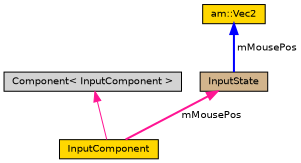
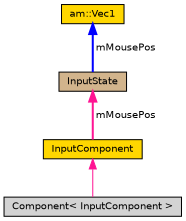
  digraph {
    node [color=black fillcolor=gold fontname=Helvetica fontsize=10 shape=record style=filled]
    edge [color=deeppink dir=back fontname=Helvetica fontsize=10 labelfontname=Helvetica labelfontsize=10 style=bold]
    n1 [fontcolor=black height=0.2 label=InputComponent width=0.4]
    n2 [fillcolor=lightgrey height=0.2 label="Component\< InputComponent \>" width=0.4]
    n3 [fillcolor=tan height=0.2 label=InputState width=0.4]
-   n4 [height=0.2 label="am::Vec2" width=0.4]
-   n2 -> n1 [style=solid]
+   n4 [height=0.2 label="am::Vec1" width=0.4]
+   n1 -> n2 [style=solid]
    n3 -> n1 [label=" mMousePos"]
    n4 -> n3 [color=blue label=" mMousePos"]
  }
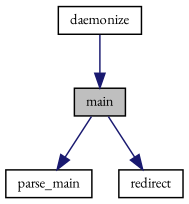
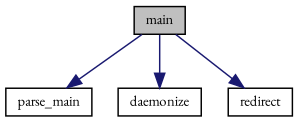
  digraph {
    fontname="EB Garamond"
    rankdir=TB
    node [color=black fontname="EB Garamond" fontsize=10 shape=record]
    edge [color=midnightblue fontname="EB Garamond" fontsize=10 labelfontname=Helvetica labelfontsize=10 style=solid]
    n1 [fillcolor=grey75 fontcolor=black height=0.2 label=main style=filled width=0.4]
    n2 [height=0.2 label=parse_main width=0.4]
    n3 [height=0.2 label=daemonize width=0.4]
    n4 [height=0.2 label=redirect width=0.4]
    n1 -> n2
-   n3 -> n1
+   n1 -> n3
    n1 -> n4
  }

» Problem description: Return every line above that contains the string "fontsize", treating uppercase and lowercase as different.

» Answer to the problem:
    node [color=black fillcolor=gold fontname=Helvetica fontsize=10 shape=record style=filled]
    edge [color=deeppink dir=back fontname=Helvetica fontsize=10 labelfontname=Helvetica labelfontsize=10 style=bold]
    node [color=black fontname="EB Garamond" fontsize=10 shape=record]
    edge [color=midnightblue fontname="EB Garamond" fontsize=10 labelfontname=Helvetica labelfontsize=10 style=solid]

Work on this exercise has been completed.